What you need to do: Please reproduce the text from all of the data below word for word, leaving out the pictures.

Saved entries:
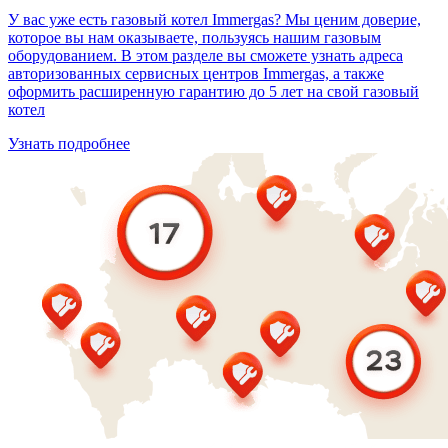
У вас уже есть газовый котел Immergas? Мы ценим доверие,
которое вы нам оказываете, пользуясь нашим газовым
оборудованием. В этом разделе вы сможете узнать адреса
авторизованных сервисных центров Immergas, а также
оформить расширенную гарантию до 5 лет на свой газовый
котел
Узнать подробнее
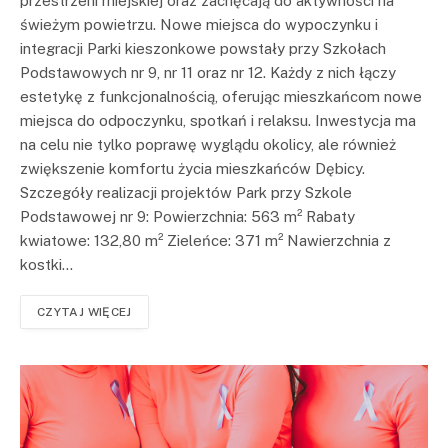
przestrzeni miejskiej oraz zachęcają do aktywności na
świeżym powietrzu. Nowe miejsca do wypoczynku i
integracji Parki kieszonkowe powstały przy Szkołach
Podstawowych nr 9, nr 11 oraz nr 12. Każdy z nich łączy
estetykę z funkcjonalnością, oferując mieszkańcom nowe
miejsca do odpoczynku, spotkań i relaksu. Inwestycja ma
na celu nie tylko poprawę wyglądu okolicy, ale również
zwiększenie komfortu życia mieszkańców Dębicy.
Szczegóły realizacji projektów Park przy Szkole
Podstawowej nr 9: Powierzchnia: 563 m² Rabaty
kwiatowe: 132,80 m² Zieleńce: 371 m² Nawierzchnia z
kostki…
CZYTAJ WIĘCEJ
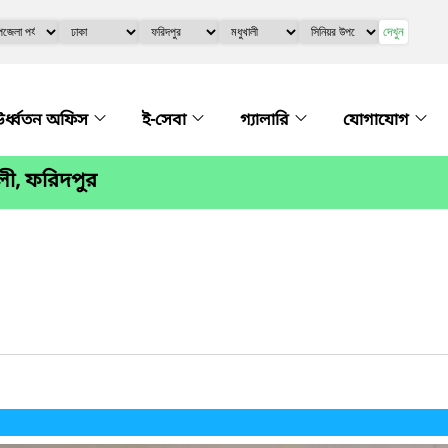
দেখুন
র্ধ্বতন অফিস
ই-সেবা
গ্যালারি
যোগাযোগ
ালী, ফরিদপুর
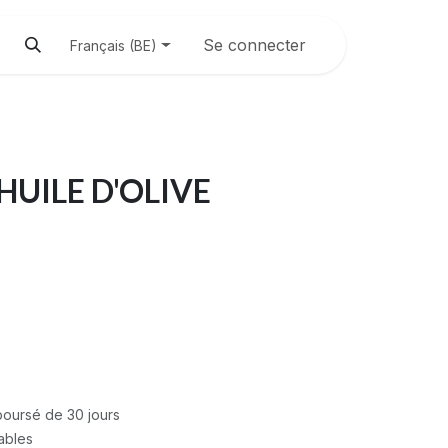
Se connecter
Français (BE)
HUILE D'OLIVE
mboursé de 30 jours
rables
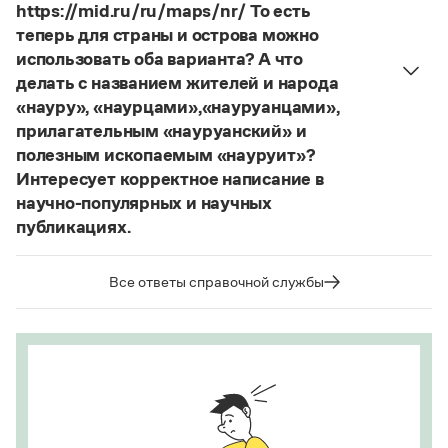
https://mid.ru/ru/maps/nr/ То есть
Страница ответа
теперь для страны и острова можно
использовать оба варианта? А что
делать с названием жителей и народа
«науру», «наурцами»,«науруанцами»,
прилагательным «науруанский» и
полезным ископаемым «науруит»?
Интересует корректное написание в
научно-популярных и научных
публикациях.
Изменение касается только официального
названия государства. Все остальные слова,
Все ответы справочной службы
образованные от топонима
Науру
, никуда из
русского языка не делись и по-прежнему могут
быть использованы в любых текстах. Здесь
можно осторожно вспомнить (хотя мы и вступаем
на скользкую дорожку, уводящую в бездну
острейших дискуссий), что в русском языке
осталось прилагательное
белорусский
, хотя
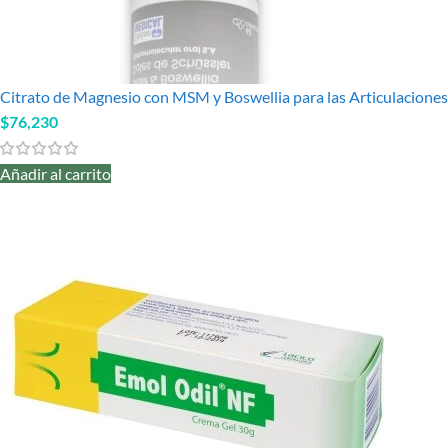
Citrato de Magnesio con MSM y Boswellia para las Articulaciones
$
76,230
Añadir al carrito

Answer area:
У вас уже есть газовый котел Immergas? Мы ценим доверие,
которое вы нам оказываете, пользуясь нашим газовым
оборудованием. В этом разделе вы сможете узнать адреса
авторизованных сервисных центров Immergas, а также
оформить расширенную гарантию до 5 лет на свой газовый
котел
Узнать подробнее
przestrzeni miejskiej oraz zachęcają do aktywności na
świeżym powietrzu. Nowe miejsca do wypoczynku i
integracji Parki kieszonkowe powstały przy Szkołach
Podstawowych nr 9, nr 11 oraz nr 12. Każdy z nich łączy
estetykę z funkcjonalnością, oferując mieszkańcom nowe
miejsca do odpoczynku, spotkań i relaksu. Inwestycja ma
na celu nie tylko poprawę wyglądu okolicy, ale również
zwiększenie komfortu życia mieszkańców Dębicy.
Szczegóły realizacji projektów Park przy Szkole
Podstawowej nr 9: Powierzchnia: 563 m² Rabaty
kwiatowe: 132,80 m² Zieleńce: 371 m² Nawierzchnia z
kostki…
CZYTAJ WIĘCEJ
দেখুন
র্ধ্বতন অফিস
ই-সেবা
গ্যালারি
যোগাযোগ
ালী, ফরিদপুর
Se connecter
Français (BE)
HUILE D'OLIVE
mboursé de 30 jours
rables
https://mid.ru/ru/maps/nr/ То есть
Страница ответа
теперь для страны и острова можно
использовать оба варианта? А что
делать с названием жителей и народа
«науру», «наурцами»,«науруанцами»,
прилагательным «науруанский» и
полезным ископаемым «науруит»?
Интересует корректное написание в
научно-популярных и научных
публикациях.
Изменение касается только официального
названия государства. Все остальные слова,
Все ответы справочной службы
образованные от топонима
Науру
, никуда из
русского языка не делись и по-прежнему могут
быть использованы в любых текстах. Здесь
можно осторожно вспомнить (хотя мы и вступаем
на скользкую дорожку, уводящую в бездну
острейших дискуссий), что в русском языке
осталось прилагательное
белорусский
, хотя
Citrato de Magnesio con MSM y Boswellia para las Articulaciones
$
76,230
Añadir al carrito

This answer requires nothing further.